> [Page extract]
Content starts
I'm positive. I mean, assuming your hitPoint function does what I think it does.
hitInfo.surfaceNormal = normalize(hitInfo.hitPoint - c);
Are you sure? That's what my book says (Fundamentals of Computer Graphics, 3rd edition)
Actually, it's the same. I normalized them both and the result is the same.
OK, now I am normalizing the vectors (I had forgotten to do so), and things are better. Much better.
But there's a small problem:
I don't understand why this happens.
This is the new shade function:
Vector3 shade(HitInfo hitInfo) const
{
Vector3 l = {0, 1, 0}; // let's say that the light is at this position
Vector3 lightVector = l - hitInfo.hitPoint; // vector from the hit point to the light
Vector3 I = {1.0f, 1.0f, 1.0f}; // color of the light
lightVector.normalize();
hitInfo.surfaceNormal.normalize();
// TODO: fix
if( hitInfo.surfaceNormal.dot(lightVector) <= 0 )
{
return I * color * 0;
}
else
{
return I * color * hitInfo.surfaceNormal.dot(lightVector);
}
}
By the way, this is the loop in which the rays are casted:
for(int x = 0; x < SCREEN_WIDTH; ++x)
{
for(int y = 0; y < SCREEN_HEIGHT; ++y)
{
//x = SCREEN_WIDTH / 2;
//y = SCREEN_HEIGHT / 2;
Vector3 p = {(x - SCREEN_WIDTH * 0.5f) / (SCREEN_WIDTH * 0.5f), (y - SCREEN_HEIGHT * 0.5f) / (SCREEN_HEIGHT * 0.5f), 0};
Ray r = {cameraPos, p - cameraPos};
HitInfo hitInfo;
Surface closestObject; // default initialized to null
float t = float.max;
foreach(obj; scene.objects)
{
if( obj.hit(r, 0.1f, 1000, hitInfo) && hitInfo.t < t ) // hit?
{
t = hitInfo.t;
closestObject = obj;
}
}
if( closestObject !is null )
{
Vector3 color = closestObject.shade(hitInfo);
writePixel(screen, x, SCREEN_HEIGHT - 1 - y, cast(ubyte)(color.x * 255), cast(ubyte)(color.y * 255), cast(ubyte)(color.z * 255));
}
//x = y = 1000;
}
}
Oh, I forgot. Why do the spheres look like ovals?
Content ends
> [Raw data]
Content starts
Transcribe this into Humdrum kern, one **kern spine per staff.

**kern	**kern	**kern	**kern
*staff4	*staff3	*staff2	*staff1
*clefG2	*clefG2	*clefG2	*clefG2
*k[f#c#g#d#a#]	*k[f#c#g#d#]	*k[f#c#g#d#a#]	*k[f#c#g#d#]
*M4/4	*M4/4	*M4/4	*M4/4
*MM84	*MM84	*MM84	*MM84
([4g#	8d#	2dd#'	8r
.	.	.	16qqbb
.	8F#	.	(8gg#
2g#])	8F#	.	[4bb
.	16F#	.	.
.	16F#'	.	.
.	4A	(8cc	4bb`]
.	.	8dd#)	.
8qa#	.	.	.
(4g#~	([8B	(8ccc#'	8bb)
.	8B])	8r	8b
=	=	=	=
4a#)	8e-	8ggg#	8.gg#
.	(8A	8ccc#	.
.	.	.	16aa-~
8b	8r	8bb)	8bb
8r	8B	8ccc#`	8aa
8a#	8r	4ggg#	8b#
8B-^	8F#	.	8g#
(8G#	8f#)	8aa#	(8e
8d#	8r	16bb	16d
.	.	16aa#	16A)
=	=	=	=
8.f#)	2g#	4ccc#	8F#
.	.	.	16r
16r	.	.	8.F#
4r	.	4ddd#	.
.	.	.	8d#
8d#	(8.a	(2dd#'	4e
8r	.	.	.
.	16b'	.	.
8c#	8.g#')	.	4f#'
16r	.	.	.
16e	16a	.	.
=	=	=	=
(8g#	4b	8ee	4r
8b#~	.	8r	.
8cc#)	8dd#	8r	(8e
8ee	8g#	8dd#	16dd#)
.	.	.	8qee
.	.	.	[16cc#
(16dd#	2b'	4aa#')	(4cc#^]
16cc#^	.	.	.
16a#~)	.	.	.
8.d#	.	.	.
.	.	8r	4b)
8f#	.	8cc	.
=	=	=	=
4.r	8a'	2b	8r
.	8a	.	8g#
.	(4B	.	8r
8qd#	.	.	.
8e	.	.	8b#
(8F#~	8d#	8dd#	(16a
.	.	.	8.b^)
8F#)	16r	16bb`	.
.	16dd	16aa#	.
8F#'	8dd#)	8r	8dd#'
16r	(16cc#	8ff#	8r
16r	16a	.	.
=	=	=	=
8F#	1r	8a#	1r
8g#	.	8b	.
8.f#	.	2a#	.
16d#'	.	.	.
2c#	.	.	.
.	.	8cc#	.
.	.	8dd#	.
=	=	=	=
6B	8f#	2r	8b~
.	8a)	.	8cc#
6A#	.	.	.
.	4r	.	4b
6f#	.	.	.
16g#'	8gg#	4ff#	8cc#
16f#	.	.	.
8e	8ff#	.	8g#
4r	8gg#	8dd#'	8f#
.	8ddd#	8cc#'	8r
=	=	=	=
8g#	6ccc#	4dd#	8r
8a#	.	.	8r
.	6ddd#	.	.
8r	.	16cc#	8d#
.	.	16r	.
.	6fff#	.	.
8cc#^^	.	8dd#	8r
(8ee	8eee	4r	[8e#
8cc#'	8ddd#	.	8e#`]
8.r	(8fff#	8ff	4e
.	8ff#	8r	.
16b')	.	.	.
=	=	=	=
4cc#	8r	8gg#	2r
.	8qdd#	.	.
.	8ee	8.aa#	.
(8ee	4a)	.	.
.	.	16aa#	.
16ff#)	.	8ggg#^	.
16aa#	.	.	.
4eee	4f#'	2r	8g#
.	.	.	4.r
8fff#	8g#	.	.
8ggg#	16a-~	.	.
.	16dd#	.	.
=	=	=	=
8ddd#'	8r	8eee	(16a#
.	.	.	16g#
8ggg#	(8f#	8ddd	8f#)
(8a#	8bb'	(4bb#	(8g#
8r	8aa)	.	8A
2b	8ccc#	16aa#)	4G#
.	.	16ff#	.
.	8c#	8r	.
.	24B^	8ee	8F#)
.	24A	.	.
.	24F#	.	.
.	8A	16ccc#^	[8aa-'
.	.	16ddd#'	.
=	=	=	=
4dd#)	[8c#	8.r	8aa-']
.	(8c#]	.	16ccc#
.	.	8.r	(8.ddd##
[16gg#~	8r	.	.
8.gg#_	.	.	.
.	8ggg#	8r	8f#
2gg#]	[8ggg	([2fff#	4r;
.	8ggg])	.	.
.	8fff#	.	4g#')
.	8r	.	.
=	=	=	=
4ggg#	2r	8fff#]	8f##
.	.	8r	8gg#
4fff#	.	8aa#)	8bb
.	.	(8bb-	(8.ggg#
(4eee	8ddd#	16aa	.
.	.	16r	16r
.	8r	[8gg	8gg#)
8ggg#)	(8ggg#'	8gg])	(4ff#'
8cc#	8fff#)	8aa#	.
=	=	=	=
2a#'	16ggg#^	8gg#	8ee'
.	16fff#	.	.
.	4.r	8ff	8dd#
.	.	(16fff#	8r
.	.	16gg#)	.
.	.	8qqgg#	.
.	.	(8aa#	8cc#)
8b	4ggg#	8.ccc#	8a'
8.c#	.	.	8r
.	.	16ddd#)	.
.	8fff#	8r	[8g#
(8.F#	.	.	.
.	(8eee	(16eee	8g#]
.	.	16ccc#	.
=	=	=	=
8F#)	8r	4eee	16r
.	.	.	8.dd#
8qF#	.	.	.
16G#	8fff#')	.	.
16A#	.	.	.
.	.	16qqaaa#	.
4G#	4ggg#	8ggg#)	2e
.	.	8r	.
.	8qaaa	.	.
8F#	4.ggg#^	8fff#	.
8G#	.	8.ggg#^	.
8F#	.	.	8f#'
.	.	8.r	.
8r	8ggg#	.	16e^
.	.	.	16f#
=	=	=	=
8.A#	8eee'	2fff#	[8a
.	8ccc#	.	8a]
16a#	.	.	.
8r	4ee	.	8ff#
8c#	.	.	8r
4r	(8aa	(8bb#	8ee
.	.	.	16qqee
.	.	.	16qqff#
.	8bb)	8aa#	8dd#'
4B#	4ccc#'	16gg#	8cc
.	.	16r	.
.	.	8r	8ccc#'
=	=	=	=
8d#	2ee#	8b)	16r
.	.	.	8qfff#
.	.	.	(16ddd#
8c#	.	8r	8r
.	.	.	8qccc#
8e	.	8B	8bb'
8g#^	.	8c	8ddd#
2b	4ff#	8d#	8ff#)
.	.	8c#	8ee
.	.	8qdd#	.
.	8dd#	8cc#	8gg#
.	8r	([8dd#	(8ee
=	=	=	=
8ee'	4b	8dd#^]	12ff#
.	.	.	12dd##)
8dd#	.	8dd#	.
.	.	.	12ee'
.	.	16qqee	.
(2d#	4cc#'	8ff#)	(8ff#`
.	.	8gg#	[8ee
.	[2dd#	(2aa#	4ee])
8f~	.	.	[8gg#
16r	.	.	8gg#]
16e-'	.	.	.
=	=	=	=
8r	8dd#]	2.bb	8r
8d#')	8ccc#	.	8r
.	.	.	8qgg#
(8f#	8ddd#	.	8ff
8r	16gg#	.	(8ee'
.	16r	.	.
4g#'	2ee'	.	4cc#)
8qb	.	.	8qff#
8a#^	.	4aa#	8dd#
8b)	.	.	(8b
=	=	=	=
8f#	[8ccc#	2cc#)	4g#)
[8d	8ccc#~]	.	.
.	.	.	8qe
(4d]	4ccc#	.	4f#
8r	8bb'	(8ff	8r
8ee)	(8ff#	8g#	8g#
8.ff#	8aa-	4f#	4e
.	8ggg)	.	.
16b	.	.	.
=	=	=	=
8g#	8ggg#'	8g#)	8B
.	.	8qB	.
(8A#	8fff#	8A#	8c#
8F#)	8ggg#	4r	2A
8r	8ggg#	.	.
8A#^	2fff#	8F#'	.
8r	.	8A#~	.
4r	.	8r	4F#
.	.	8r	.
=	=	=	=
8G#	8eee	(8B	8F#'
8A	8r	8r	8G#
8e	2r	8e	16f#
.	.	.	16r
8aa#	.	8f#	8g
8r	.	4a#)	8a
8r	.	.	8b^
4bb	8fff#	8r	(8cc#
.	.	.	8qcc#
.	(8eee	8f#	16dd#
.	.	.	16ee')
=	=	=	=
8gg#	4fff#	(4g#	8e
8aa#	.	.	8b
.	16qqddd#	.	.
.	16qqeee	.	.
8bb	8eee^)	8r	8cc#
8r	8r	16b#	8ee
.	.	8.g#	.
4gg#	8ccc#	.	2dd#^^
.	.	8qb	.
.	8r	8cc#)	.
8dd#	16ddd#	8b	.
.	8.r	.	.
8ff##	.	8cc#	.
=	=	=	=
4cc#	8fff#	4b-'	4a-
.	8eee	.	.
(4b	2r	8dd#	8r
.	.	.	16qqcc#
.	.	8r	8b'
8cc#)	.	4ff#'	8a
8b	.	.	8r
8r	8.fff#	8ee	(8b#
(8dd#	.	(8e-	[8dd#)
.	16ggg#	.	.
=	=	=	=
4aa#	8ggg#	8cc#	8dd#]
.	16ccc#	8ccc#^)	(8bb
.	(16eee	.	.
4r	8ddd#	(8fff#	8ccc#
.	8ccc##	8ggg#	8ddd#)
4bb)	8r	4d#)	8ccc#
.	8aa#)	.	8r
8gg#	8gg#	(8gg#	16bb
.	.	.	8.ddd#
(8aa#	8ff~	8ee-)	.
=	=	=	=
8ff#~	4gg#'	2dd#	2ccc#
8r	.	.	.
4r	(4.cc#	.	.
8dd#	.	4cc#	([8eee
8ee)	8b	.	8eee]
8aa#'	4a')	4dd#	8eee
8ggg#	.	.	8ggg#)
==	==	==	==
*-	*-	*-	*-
Content ends
> [Action item]
Please answer the following about the ray-tracing thread, one line each:
(a) Which book, and which edition, is cited as the source for the surface-normal formula?
(b) In the new shade function, at what position is the light assumed to be?
(c) What shape do the spheres appear to have, according to the last line of the thread?

> [Task answer]
(a) Fundamentals of Computer Graphics, 3rd edition
(b) {0, 1, 0}
(c) Ovals